• [Directions]: The lines you need are those holding the word "groups"; pull them from the material.

• [Data shown]:

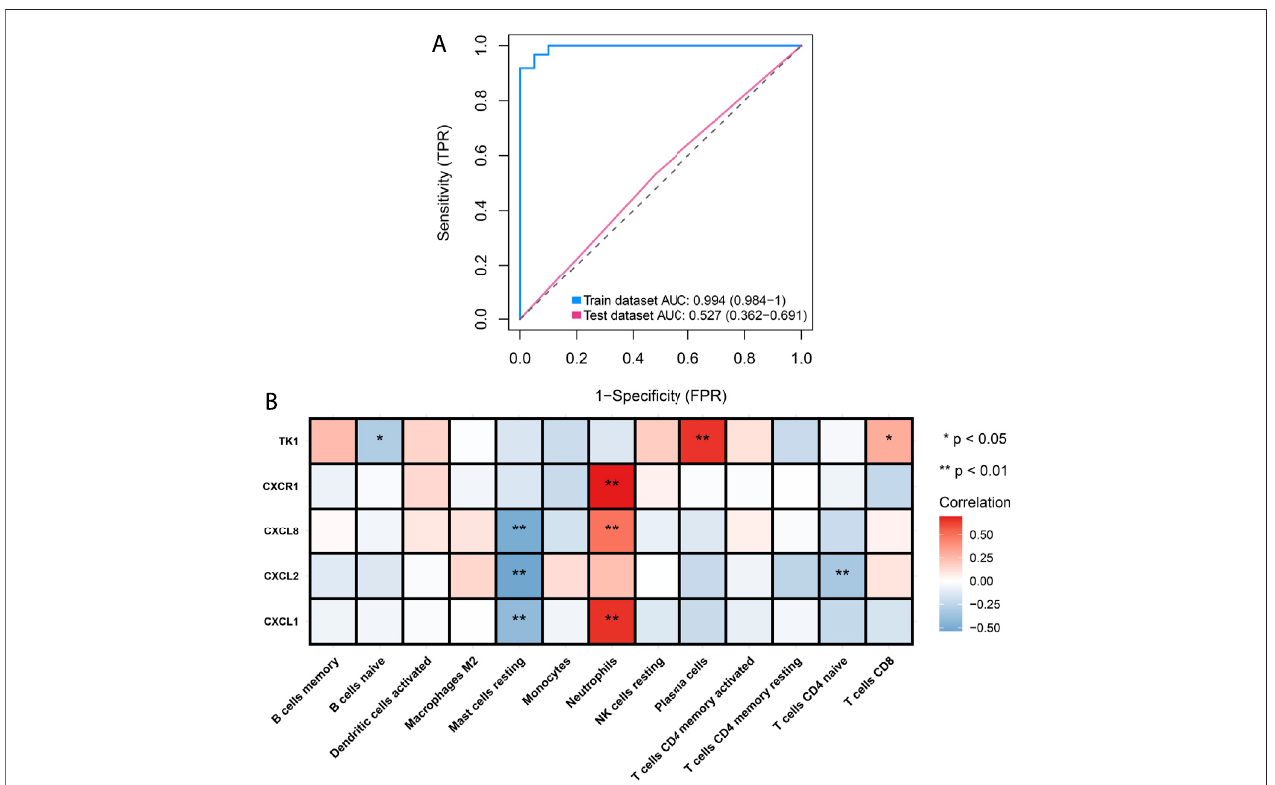
FIGURE5 | Analyses ofdiagnostic ef fi cacy ofthe LASSO model and associationsof characteristic geneswithin fi ltrating immune cells. (A) ROCs for evaluating the diagnosticef fi cacyoftheLASSOmodelbothintheGSE50772andGSE81622datasets. (B) Heatmapdepictstheassociationsofcharacteristicgenes(CXCL1,CXCL2, CXCL8, CXCR1 and TK1) with in fi ltrating immune cells in the GSE50772 dataset. * p < 0.05; ** p <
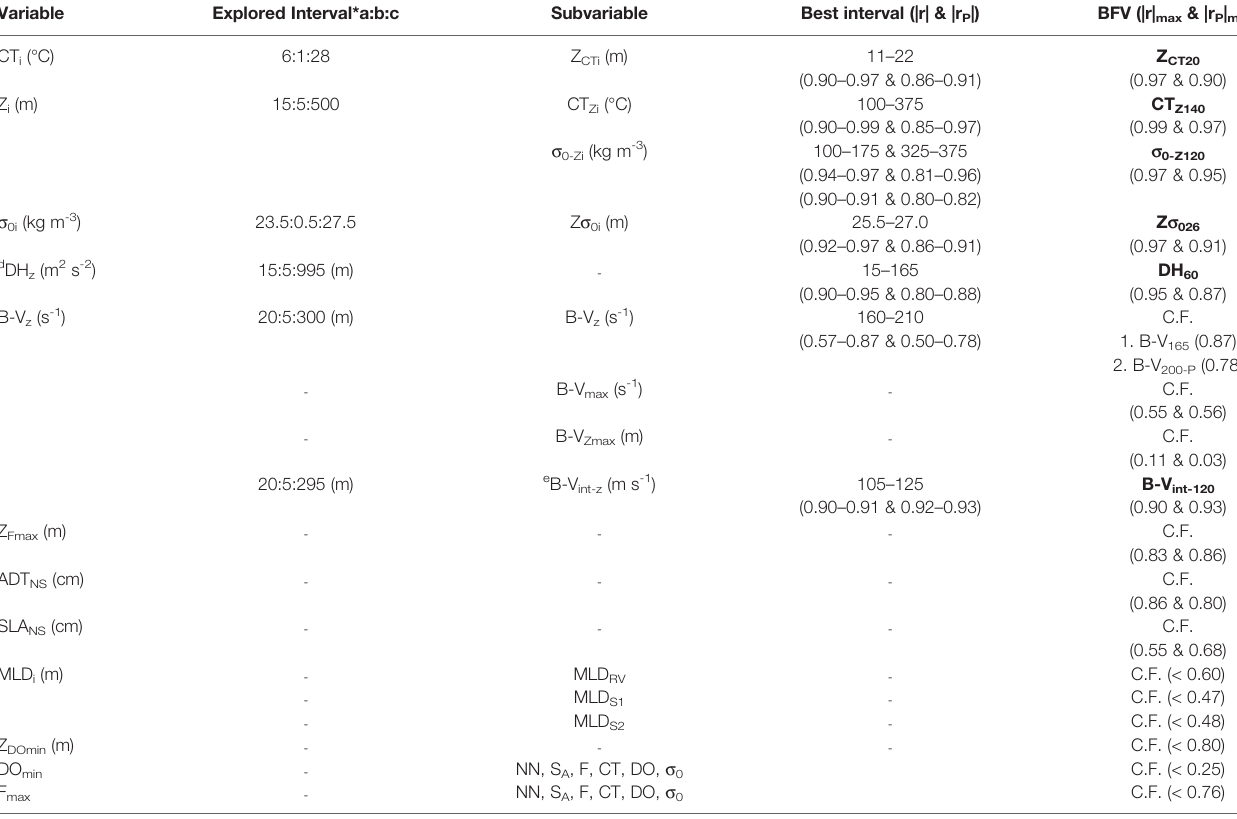
TABLE 1 | Variables considered in the classi fi cation of stations into cyclonic (CE), no eddy (NE), and anticyclonic (AE) groups. .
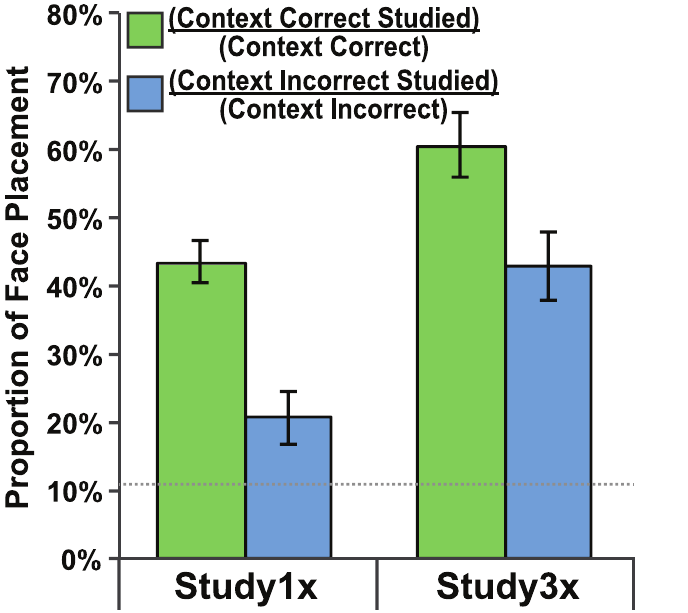
Fig 4. Studied room preference. Preference for face placements to the studied room as a proportion of all face placements to a given side of the building. Green bars indicate a preference for the studied room on the context-correct side of the building. Blue bars indicate a preference for the studied room on the context- incorrect side of the building. Data are presented for both the Study1x and Study3x groups and standard error bars are shown. The dotted gray line indicates chance-level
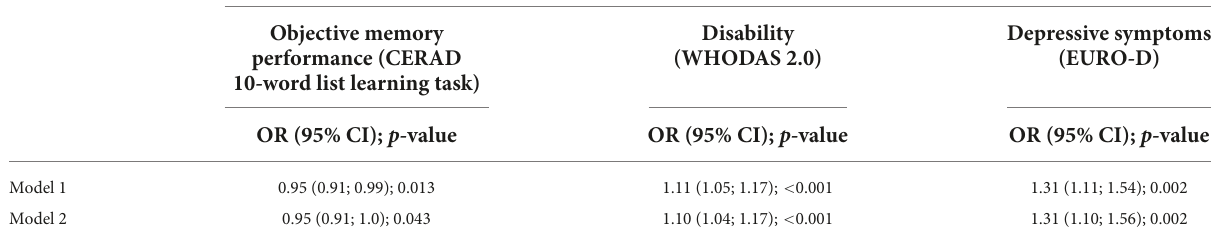
Model 1, logistic regression models showing the associations of SMD (outcome) with objective memory performance, disability, and depressive symptoms (predictors). Model 2, logistic regression models showing the associations of SMD (outcome) with objective memory performance, disability, and depressive symptoms (predictors) and adjusting for age, sex, and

• [Solution to this exercise]:
TABLE 1 | Variables considered in the classi fi cation of stations into cyclonic (CE), no eddy (NE), and anticyclonic (AE) groups. .
Fig 4. Studied room preference. Preference for face placements to the studied room as a proportion of all face placements to a given side of the building. Green bars indicate a preference for the studied room on the context-correct side of the building. Blue bars indicate a preference for the studied room on the context- incorrect side of the building. Data are presented for both the Study1x and Study3x groups and standard error bars are shown. The dotted gray line indicates chance-level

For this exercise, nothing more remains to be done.